Segment Start: Listed records

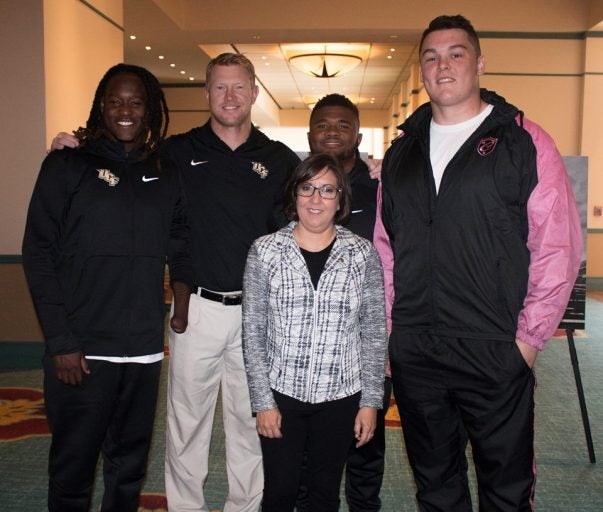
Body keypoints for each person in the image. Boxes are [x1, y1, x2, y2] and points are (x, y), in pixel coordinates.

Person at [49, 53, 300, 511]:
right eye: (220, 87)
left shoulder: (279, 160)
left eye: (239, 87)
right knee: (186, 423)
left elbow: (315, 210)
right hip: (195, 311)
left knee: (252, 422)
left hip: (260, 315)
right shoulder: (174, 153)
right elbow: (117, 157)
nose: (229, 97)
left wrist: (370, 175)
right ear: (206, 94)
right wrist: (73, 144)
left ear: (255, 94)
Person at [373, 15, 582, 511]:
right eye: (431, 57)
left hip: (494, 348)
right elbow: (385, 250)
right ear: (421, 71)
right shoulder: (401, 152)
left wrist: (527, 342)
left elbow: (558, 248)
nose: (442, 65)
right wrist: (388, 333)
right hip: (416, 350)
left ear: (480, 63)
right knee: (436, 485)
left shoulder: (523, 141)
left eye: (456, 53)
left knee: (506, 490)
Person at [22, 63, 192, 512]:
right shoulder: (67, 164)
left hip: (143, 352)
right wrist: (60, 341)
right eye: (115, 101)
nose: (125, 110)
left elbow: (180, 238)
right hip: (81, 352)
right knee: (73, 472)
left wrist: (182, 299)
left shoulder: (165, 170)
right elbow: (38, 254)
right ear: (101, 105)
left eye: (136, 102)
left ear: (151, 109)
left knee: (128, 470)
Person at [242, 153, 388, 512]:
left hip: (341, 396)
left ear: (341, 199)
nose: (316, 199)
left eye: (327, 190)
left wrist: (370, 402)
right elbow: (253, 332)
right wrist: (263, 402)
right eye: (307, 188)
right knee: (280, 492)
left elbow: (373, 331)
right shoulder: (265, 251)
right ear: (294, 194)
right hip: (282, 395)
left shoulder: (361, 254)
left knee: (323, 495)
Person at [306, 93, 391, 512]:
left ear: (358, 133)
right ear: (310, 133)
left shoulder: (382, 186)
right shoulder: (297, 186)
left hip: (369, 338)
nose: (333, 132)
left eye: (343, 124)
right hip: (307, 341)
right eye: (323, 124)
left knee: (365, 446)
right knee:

Segment End: Listed records
Segment Start: Listed records

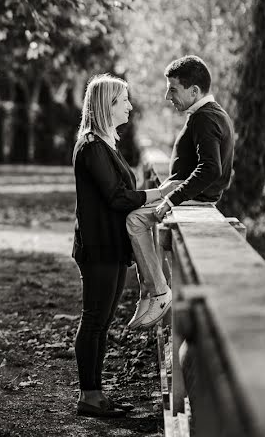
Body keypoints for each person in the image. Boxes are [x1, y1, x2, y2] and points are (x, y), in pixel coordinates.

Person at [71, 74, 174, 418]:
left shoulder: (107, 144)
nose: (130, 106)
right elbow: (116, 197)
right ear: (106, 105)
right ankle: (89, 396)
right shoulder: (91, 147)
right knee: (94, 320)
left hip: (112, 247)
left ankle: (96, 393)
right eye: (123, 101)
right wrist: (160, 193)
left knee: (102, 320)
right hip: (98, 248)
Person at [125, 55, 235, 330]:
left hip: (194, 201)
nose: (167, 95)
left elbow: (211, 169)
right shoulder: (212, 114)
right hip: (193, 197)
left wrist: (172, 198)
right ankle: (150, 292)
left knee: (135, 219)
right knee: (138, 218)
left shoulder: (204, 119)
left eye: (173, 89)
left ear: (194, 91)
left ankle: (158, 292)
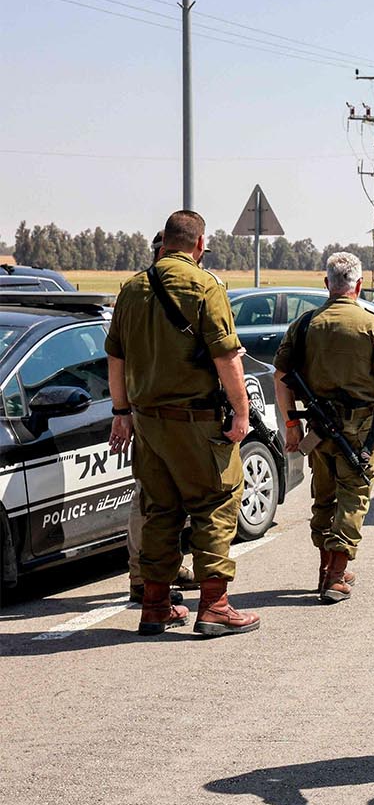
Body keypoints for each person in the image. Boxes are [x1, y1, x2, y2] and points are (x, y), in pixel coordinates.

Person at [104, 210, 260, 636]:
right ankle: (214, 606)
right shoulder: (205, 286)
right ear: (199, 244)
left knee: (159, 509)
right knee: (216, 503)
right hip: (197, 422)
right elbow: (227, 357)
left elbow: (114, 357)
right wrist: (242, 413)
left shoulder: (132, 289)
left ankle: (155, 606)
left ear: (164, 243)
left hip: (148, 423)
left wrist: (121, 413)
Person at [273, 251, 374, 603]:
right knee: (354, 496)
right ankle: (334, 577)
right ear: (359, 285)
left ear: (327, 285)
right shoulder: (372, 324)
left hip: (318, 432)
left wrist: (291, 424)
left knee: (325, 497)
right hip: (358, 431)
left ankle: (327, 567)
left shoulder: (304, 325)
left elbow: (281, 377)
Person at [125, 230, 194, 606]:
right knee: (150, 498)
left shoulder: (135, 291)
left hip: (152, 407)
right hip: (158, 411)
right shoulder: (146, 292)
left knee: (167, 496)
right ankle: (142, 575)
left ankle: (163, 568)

Segment End: Listed records

Exercise instructions ->
Copy each line of the preceding material that contains "ankle".

Task output ->
right ankle: (89, 396)
left ankle: (96, 393)
right ankle: (150, 292)
left ankle: (158, 292)
right ankle: (214, 606)
left ankle: (155, 606)
right ankle: (334, 577)
left ankle: (327, 567)
right ankle: (142, 575)
left ankle: (163, 568)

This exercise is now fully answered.